**EXCERPT PROVIDED:**

No insured institution shall use advertising (whether printed, radio, display, or of any other nature) or make any representation which is inaccurate in any particular or which in any way misrepresents its services, contracts, investments, or financial condition.

[36 F.R. 7127, Apr. 15, 1971]

§ 563.28 Advertising of insurance of

accounts.

An insured institution may advertise itself as a "member" of the Federal Savings and Loan Insurance Corporation. [23 F.R. 9917, Dec. 23, 1958]

§ 563.29 Name of association.

No insured institution shall advertise under a name which includes the word "insured" in the name.

[23 F.R. 9917, Dec. 23, 1958]

§ 563.30 Reservation of right concern ing advertising.

The Corporation reserves the right to prescribe the form in which insurance of accounts may be advertised.

[23 F.R. 9917, Dec. 23, 1958]

§ 563.31 Other insurance or guaranty.

(a) An insured institution shall not acquire any insurance or guaranty of all or any part of the accounts of such insured institution in addition to the insurance provided by Title IV of the National Housing Act. As used in this section the term "accounts" shall have the same meaning as the term "withdrawable or repurchasable shares, investment certificates, or deposits" where used in subsection (a) of section 405 of the National Housing Act.

(b) The foregoing provisions of this section shall not be deemed to be violated by any action by a Federal savings and loan association that is in conformity with § 545.24-2 of this chapter or by any action by an insured institution which is not a Federal savings and loan association that would be in conformity with said 545.24-2 if such institution were a Federal savings and loan association which was a "deposit association" within the meaning of that term as used in § 545.1-2 of this chapter.

[39 FR 45256, Dec. 31, 1974]

§ 563.32 Payment of trustee fees on pension trust accounts.

Notwithstanding any other provision of this subchapter, annual payment by an insured institution of a nominal fee, even if computed with reference to the number of persons having interests in the trust, may be made to the trustee of a trust qualified under the SelfEmployed Individuals Tax Retirement Act of 1962, as amended, during the period that the account for such trust is maintained in such institution. [34 F.R. 5376, Mar. 19, 1969]

§ 563.34 Selection of depositary.

**GIVEN INSTRUCTION:** Which section headings appear in the savings and loan regulations excerpt? Give each section number with its title.

**DATASET RECORDS:**
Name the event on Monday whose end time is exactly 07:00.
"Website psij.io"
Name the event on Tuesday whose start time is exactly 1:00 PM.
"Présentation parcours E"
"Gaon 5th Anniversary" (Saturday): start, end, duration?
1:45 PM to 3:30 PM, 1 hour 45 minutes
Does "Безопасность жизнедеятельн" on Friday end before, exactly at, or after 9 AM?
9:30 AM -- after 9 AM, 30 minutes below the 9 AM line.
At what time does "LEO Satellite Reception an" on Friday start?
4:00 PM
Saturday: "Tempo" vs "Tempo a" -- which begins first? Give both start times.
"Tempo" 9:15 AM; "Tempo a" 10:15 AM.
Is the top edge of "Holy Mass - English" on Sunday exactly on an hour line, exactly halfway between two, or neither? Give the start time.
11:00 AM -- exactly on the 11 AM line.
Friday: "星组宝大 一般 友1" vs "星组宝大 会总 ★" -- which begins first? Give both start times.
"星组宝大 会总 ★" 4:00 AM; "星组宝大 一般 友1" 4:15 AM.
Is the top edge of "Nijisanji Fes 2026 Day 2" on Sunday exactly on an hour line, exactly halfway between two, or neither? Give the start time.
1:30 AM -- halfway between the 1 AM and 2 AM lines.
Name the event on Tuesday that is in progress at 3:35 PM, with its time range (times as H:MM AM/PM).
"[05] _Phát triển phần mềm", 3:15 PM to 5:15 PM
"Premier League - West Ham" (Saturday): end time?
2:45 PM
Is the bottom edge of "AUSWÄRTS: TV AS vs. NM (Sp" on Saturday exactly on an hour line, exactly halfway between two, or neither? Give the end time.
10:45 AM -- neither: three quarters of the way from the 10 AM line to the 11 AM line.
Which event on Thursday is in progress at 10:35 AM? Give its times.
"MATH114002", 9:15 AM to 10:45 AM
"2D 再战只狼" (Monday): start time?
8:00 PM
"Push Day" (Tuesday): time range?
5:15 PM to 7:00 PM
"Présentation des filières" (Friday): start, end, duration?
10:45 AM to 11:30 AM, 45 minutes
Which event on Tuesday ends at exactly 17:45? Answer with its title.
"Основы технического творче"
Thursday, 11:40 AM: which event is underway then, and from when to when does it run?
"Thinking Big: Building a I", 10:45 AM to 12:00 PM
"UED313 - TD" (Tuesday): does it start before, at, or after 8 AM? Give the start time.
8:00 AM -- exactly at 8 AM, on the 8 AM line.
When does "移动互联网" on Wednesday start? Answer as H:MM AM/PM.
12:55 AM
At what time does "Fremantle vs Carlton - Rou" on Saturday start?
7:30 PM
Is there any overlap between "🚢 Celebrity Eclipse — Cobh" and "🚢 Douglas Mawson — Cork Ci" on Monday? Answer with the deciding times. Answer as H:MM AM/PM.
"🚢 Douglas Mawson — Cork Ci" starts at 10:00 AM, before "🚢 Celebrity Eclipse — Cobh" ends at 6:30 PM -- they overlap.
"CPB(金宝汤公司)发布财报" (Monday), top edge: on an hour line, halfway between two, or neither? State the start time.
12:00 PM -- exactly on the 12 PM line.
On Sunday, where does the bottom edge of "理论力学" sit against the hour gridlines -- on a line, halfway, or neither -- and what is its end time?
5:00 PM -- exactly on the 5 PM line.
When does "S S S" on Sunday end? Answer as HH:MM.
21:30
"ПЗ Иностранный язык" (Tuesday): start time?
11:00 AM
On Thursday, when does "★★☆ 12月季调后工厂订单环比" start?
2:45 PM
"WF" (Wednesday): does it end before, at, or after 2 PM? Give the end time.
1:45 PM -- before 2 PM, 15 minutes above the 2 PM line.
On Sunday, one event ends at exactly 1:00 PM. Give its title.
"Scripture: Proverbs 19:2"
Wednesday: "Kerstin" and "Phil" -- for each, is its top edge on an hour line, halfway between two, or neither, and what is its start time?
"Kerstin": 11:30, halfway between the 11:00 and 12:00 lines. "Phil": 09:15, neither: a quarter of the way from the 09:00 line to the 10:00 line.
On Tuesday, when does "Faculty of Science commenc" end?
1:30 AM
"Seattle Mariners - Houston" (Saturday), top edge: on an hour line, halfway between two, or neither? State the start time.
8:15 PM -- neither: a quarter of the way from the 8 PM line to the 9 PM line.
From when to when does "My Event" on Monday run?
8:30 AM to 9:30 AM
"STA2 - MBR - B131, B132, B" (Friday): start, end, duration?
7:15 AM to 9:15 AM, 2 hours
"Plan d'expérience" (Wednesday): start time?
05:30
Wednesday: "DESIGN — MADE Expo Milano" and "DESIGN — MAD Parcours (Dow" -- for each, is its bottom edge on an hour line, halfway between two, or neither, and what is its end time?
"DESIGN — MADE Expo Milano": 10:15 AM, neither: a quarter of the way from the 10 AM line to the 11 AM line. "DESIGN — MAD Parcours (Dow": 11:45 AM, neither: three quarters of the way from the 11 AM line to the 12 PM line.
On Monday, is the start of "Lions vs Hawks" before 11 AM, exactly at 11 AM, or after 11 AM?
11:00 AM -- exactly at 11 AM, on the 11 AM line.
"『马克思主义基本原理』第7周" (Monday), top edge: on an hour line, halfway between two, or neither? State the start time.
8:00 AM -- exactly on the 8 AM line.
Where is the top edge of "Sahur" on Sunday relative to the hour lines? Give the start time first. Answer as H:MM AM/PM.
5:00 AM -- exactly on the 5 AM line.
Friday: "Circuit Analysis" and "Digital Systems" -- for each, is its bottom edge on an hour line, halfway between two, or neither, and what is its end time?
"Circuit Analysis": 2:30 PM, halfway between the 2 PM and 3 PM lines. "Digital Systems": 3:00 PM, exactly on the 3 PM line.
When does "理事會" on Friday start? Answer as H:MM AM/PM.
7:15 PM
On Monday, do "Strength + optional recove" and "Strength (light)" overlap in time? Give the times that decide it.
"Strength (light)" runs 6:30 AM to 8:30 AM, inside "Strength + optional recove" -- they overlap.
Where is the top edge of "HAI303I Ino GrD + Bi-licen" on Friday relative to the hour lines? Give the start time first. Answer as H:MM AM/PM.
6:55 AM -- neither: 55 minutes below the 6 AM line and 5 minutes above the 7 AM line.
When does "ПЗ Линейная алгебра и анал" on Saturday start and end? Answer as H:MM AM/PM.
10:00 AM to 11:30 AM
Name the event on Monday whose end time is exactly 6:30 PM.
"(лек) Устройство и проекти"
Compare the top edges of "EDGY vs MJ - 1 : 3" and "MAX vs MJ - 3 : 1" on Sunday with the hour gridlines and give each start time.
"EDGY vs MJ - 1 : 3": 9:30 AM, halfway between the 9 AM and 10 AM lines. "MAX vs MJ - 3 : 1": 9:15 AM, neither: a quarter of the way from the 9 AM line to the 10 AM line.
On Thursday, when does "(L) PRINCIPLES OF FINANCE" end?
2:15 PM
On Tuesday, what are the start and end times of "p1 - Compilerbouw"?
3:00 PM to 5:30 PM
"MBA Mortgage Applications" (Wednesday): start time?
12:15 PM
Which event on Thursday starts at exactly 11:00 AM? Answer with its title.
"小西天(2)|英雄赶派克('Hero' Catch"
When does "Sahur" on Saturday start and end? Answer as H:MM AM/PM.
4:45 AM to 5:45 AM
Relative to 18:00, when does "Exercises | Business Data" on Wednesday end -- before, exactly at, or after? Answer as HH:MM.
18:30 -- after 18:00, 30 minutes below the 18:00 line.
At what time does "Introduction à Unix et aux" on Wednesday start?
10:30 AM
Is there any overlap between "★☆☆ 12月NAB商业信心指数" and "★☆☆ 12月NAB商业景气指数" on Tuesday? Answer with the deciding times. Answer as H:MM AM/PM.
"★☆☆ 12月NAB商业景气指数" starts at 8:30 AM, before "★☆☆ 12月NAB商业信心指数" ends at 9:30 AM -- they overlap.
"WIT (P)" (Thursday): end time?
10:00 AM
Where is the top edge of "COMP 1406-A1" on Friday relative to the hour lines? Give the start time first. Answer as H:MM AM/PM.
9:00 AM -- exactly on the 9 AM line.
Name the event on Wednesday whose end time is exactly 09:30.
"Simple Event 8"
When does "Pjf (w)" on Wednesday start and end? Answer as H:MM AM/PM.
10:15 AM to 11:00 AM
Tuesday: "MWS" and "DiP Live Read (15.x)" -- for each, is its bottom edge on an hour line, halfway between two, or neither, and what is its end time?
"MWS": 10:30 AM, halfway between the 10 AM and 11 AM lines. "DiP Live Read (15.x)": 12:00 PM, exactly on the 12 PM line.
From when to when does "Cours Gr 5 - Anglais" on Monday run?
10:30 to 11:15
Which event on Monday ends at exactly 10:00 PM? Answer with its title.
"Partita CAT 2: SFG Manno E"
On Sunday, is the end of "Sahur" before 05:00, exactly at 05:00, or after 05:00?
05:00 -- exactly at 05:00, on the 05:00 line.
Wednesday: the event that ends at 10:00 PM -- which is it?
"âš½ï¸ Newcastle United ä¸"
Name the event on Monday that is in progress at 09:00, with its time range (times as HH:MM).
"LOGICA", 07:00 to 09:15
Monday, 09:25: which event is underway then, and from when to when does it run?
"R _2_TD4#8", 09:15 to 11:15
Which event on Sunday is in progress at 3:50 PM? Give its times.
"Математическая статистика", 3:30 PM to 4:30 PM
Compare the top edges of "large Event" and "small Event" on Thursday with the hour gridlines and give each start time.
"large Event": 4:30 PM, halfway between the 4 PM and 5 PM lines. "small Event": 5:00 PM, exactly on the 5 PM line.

**SOLUTION FOR THIS TASK:**
§ 563.28 Advertising of insurance of accounts
§ 563.29 Name of association
§ 563.30 Reservation of right concerning advertising
§ 563.31 Other insurance or guaranty
§ 563.32 Payment of trustee fees on pension trust accounts
§ 563.34 Selection of depositary